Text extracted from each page

((

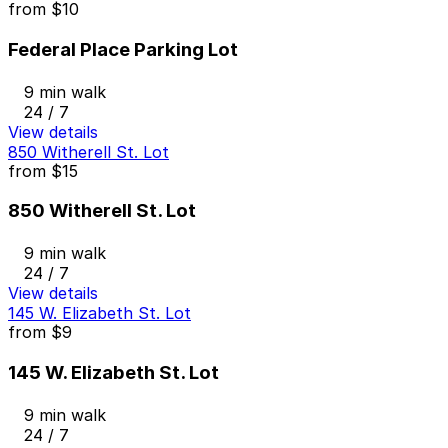
from
$10
Federal Place Parking Lot
9 min walk
24 / 7
View details
850 Witherell St. Lot
from
$15
850 Witherell St. Lot
9 min walk
24 / 7
View details
145 W. Elizabeth St. Lot
from
$9
145 W. Elizabeth St. Lot
9 min walk
24 / 7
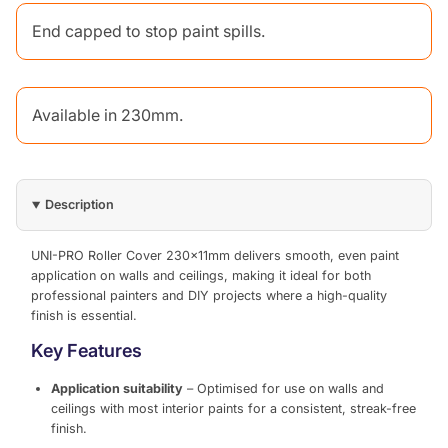
End capped to stop paint spills.
Available in 230mm.
Description
UNI-PRO Roller Cover 230x11mm delivers smooth, even paint
application on walls and ceilings, making it ideal for both
professional painters and DIY projects where a high-quality
finish is essential.
Key Features
Application suitability
– Optimised for use on walls and
ceilings with most interior paints for a consistent, streak-free
finish.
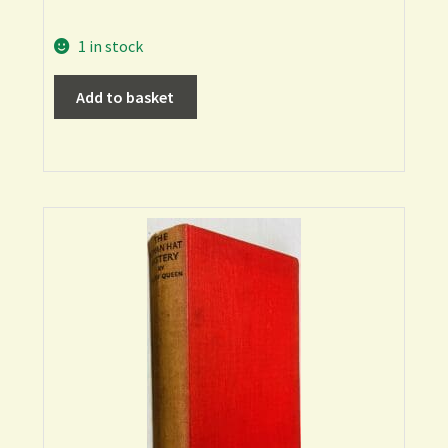
1 in stock
Add to basket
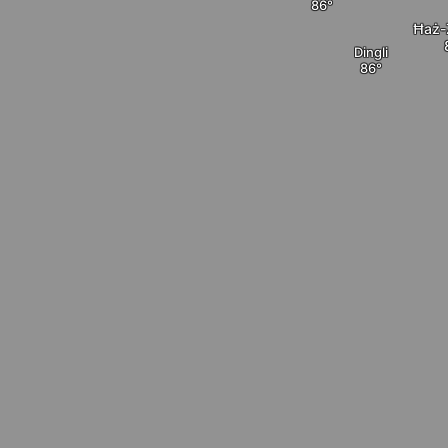
Ħaż-
Dingli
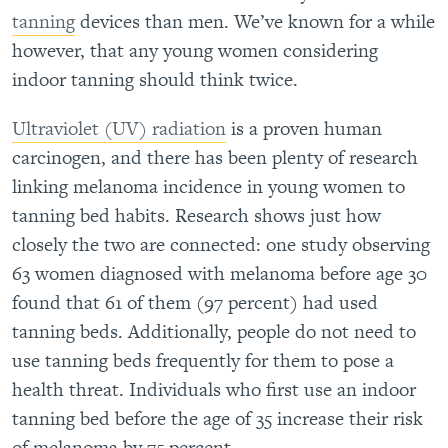
tanning
devices than men. We’ve known for a while
however, that any young women considering
indoor tanning should think twice.
Ultraviolet (UV) radiation
is a proven human
carcinogen, and there has been plenty of research
linking melanoma incidence in young women to
tanning bed habits.
Research shows just how
closely the two are connected: one study observing
63 women diagnosed with melanoma before age 30
found that 61 of them (97 percent) had used
tanning beds
. Additionally, people do not need to
use tanning beds frequently for them to pose a
health threat. Individuals who first use an indoor
tanning bed before the age of 35 increase their risk
of melanoma by 75 percent.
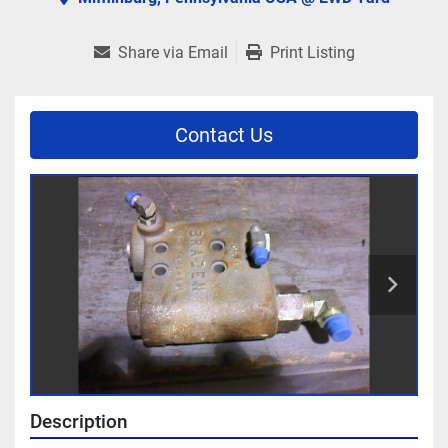
Share via Email
Print Listing
Contact Us
Description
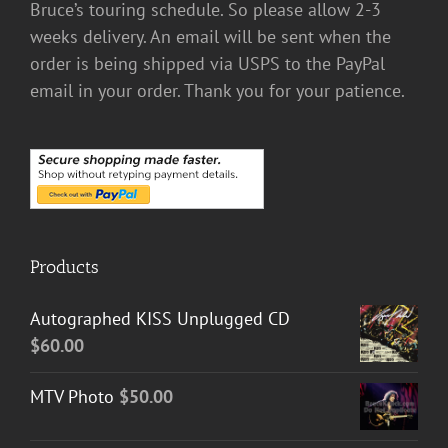
Bruce’s touring schedule. So please allow 2-3
weeks delivery. An email will be sent when the
order is being shipped via USPS to the PayPal
email in your order. Thank you for your patience.
Products
Autographed KISS Unplugged CD
$
60.00
MTV Photo
$
50.00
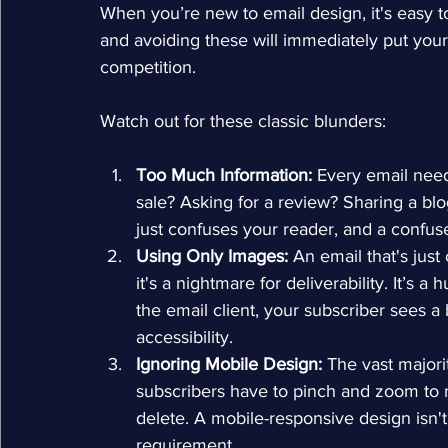
When you’re new to email design, it's easy to
and avoiding these will immediately put you
competition.
Watch out for these classic blunders:
Too Much Information:
 Every email need
sale? Asking for a review? Sharing a blo
just confuses your reader, and a confus
Using Only Images:
 An email that's just
it's a nightmare for deliverability. It’s 
the email client, your subscriber sees a 
accessibility.
Ignoring Mobile Design:
 The vast majori
subscribers have to pinch and zoom to re
delete. A mobile-responsive design isn't
requirement.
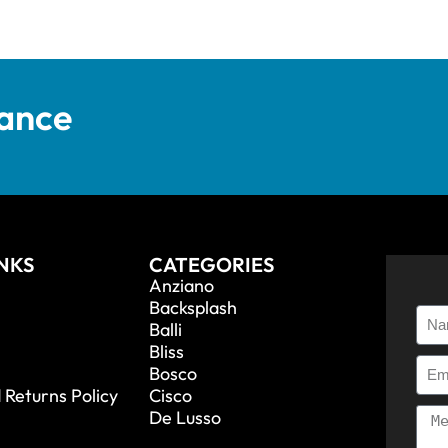
tance
INKS
CATEGORIES
Anziano
Backsplash
Balli
Bliss
Bosco
 Returns Policy
Cisco
De Lusso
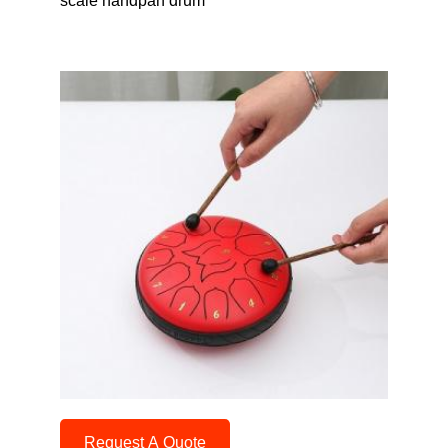
scale handpan drum
Request A Quote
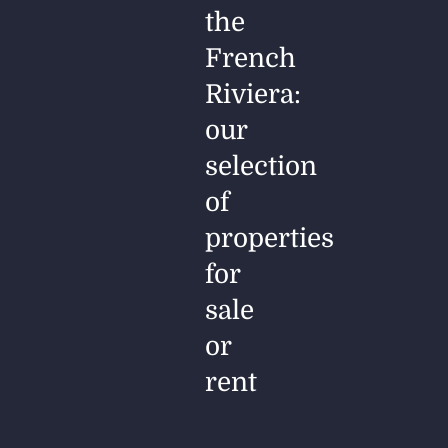
the
French
Riviera:
our
selection
of
properties
for
sale
or
rent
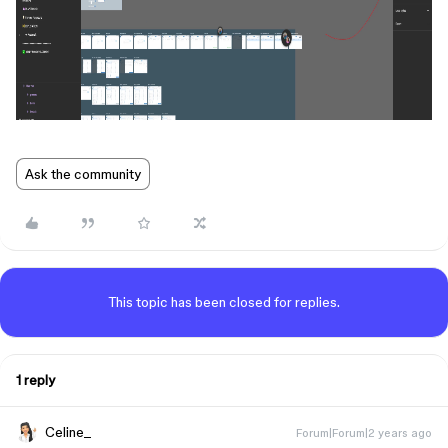
Ask the community
This topic has been closed for replies.
1 reply
Celine_
Forum|Forum|2 years ago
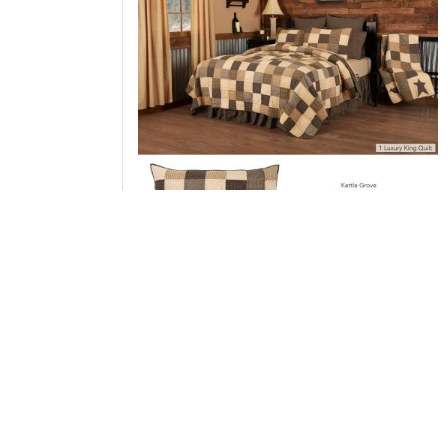
Kettle Grove Luxury King Quilt 120Wx105L 3p
Bundle (Quilt, Shams)
Add to Cart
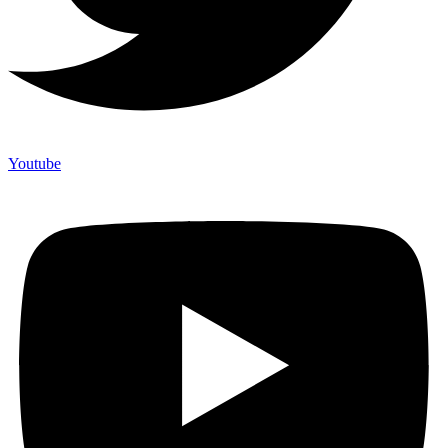
Youtube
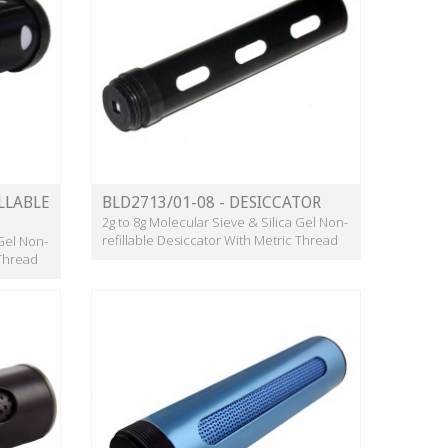
LLABLE
BLD2713/01-08 - DESICCATOR
2g to 8g Molecular Sieve & Silica Gel Non-
refillable Desiccator With Metric Thread
 Gel Non-
 Thread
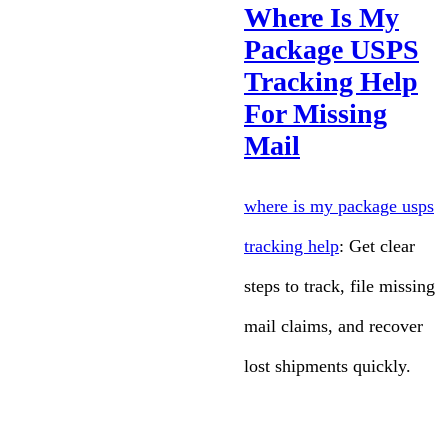
Where Is My
Package USPS
Tracking Help
For Missing
Mail
where is my package usps
tracking help
: Get clear
steps to track, file missing
mail claims, and recover
lost shipments quickly.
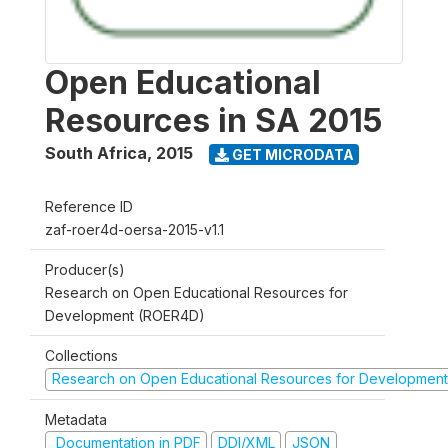
Open Educational
Resources in SA 2015
South Africa
,
2015
GET MICRODATA
Reference ID
zaf-roer4d-oersa-2015-v1.1
Producer(s)
Research on Open Educational Resources for
Development (ROER4D)
Collections
Research on Open Educational Resources for Development
Metadata
Documentation in PDF
DDI/XML
JSON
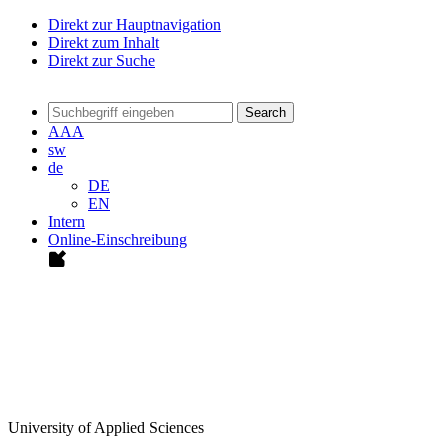
Direkt zur Hauptnavigation
Direkt zum Inhalt
Direkt zur Suche
Search
A
A
A
sw
de
DE
EN
Intern
Online-Einschreibung
University of Applied Sciences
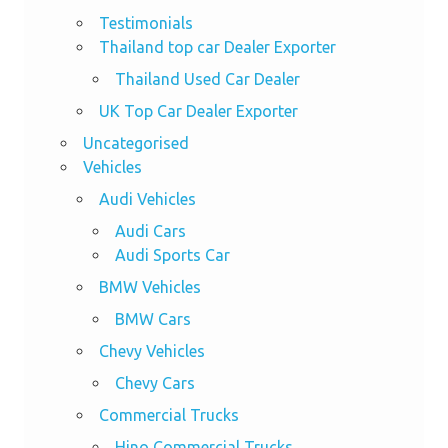
Testimonials
Thailand top car Dealer Exporter
Thailand Used Car Dealer
UK Top Car Dealer Exporter
Uncategorised
Vehicles
Audi Vehicles
Audi Cars
Audi Sports Car
BMW Vehicles
BMW Cars
Chevy Vehicles
Chevy Cars
Commercial Trucks
Hino Commercial Trucks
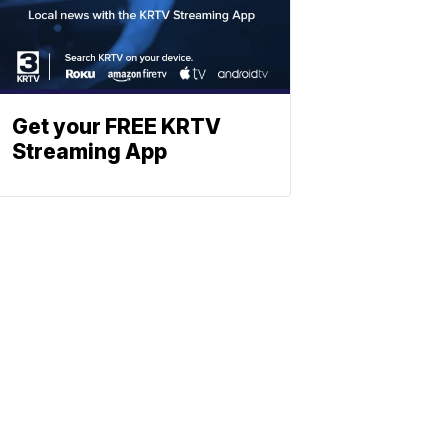
Get your FREE KRTV
Streaming App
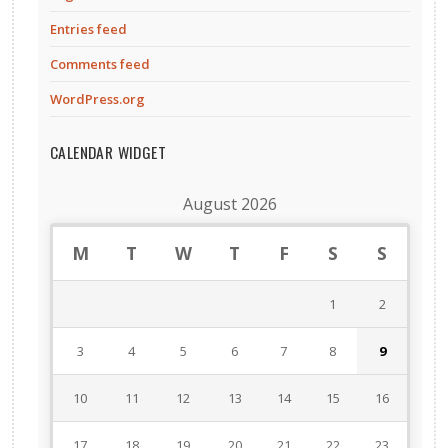
Entries feed
Comments feed
WordPress.org
CALENDAR WIDGET
August 2026
M
T
W
T
F
S
S
1
2
3
4
5
6
7
8
9
10
11
12
13
14
15
16
17
18
19
20
21
22
23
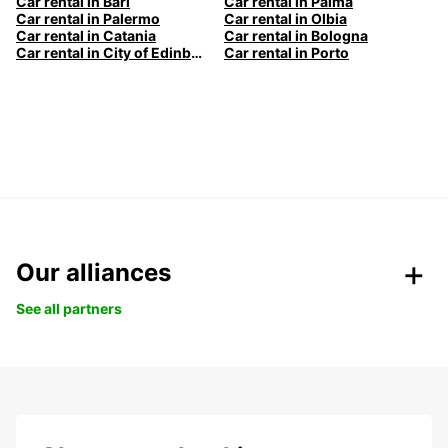
Car rental in Bari
Car rental in Palma
Car rental in Palermo
Car rental in Olbia
Car rental in Catania
Car rental in Bologna
Car rental in City of Edinburgh
Car rental in Porto
Our alliances
See all partners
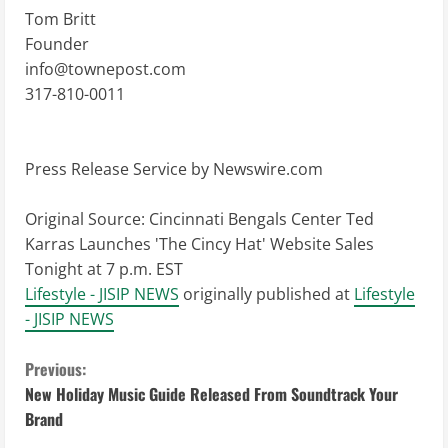
Tom Britt
Founder
info@townepost.com
317-810-0011
Press Release Service by
Newswire.com
Original Source:
Cincinnati Bengals Center Ted
Karras Launches 'The Cincy Hat' Website Sales
Tonight at 7 p.m. EST
Lifestyle - JISIP NEWS
originally published at
Lifestyle
- JISIP NEWS
C
Previous:
New Holiday Music Guide Released From Soundtrack Your
o
Brand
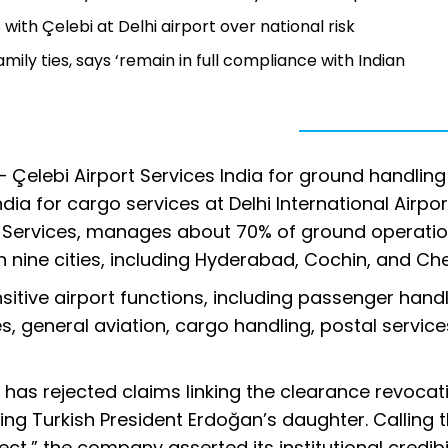
 with Çelebi at Delhi airport over national risk
mily ties, says ‘remain in full compliance with Indian
— Çelebi Airport Services India for ground handlin
a for cargo services at Delhi International Airpor
t Services, manages about 70% of ground operatio
 nine cities, including Hyderabad, Cochin, and Che
itive airport functions, including passenger handl
es, general aviation, cargo handling, postal service
 has rejected claims linking the clearance revocat
olving Turkish President Erdoğan’s daughter. Calling 
ct,” the company asserted its institutional credibil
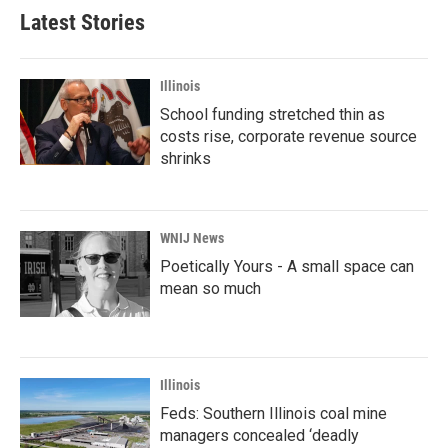
Latest Stories
Illinois
School funding stretched thin as
costs rise, corporate revenue source
shrinks
WNIJ News
Poetically Yours - A small space can
mean so much
Illinois
Feds: Southern Illinois coal mine
managers concealed ‘deadly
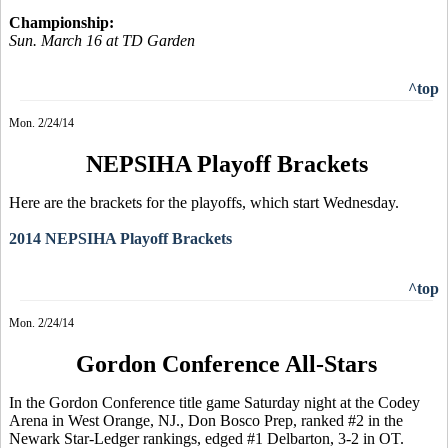
Championship:
Sun. March 16 at TD Garden
^top
Mon. 2/24/14
NEPSIHA Playoff Brackets
Here are the brackets for the playoffs, which start Wednesday.
2014 NEPSIHA Playoff Brackets
^top
Mon. 2/24/14
Gordon Conference All-Stars
In the Gordon Conference title game Saturday night at the
Codey
Arena in West Orange, NJ
.,
Don
Bosco
Prep, ranked #2 in the
Newark Star-Ledger rankings, edged #1 Delbarton, 3-2 in OT.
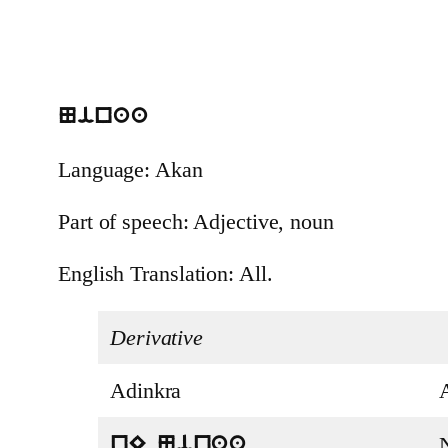
Ninaa
Language: Akan
Part of speech: Adjective, noun
English Translation: All.
Derivative
Adinkra
nE Ninaa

))

INSTRUCTIONS FOR THE TASK
Rewrite the lines of the records above as a numbered list, beginning at the line that has "Latest Stories" and stopping after the last line of the records. Skip blank lines and leave the pictures out.

RESULT OF THE EXERCISE
1. Latest Stories
2. Illinois
3. School funding stretched thin as
4. costs rise, corporate revenue source
5. shrinks
6. WNIJ News
7. Poetically Yours - A small space can
8. mean so much
9. Illinois
10. Feds: Southern Illinois coal mine
11. managers concealed ‘deadly
12. Championship:
13. Sun. March 16 at TD Garden
14. ^top
15. Mon. 2/24/14
16. NEPSIHA Playoff Brackets
17. Here are the brackets for the playoffs, which start Wednesday.
18. 2014 NEPSIHA Playoff Brackets
19. ^top
20. Mon. 2/24/14
21. Gordon Conference All-Stars
22. In the Gordon Conference title game Saturday night at the
23. Codey
24. Arena in West Orange, NJ
25. .,
26. Don
27. Bosco
28. Prep, ranked #2 in the
29. Newark Star-Ledger rankings, edged #1 Delbarton, 3-2 in OT.
30. Ninaa
31. Language: Akan
32. Part of speech: Adjective, noun
33. English Translation: All.
34. Derivative
35. Adinkra
36. nE Ninaa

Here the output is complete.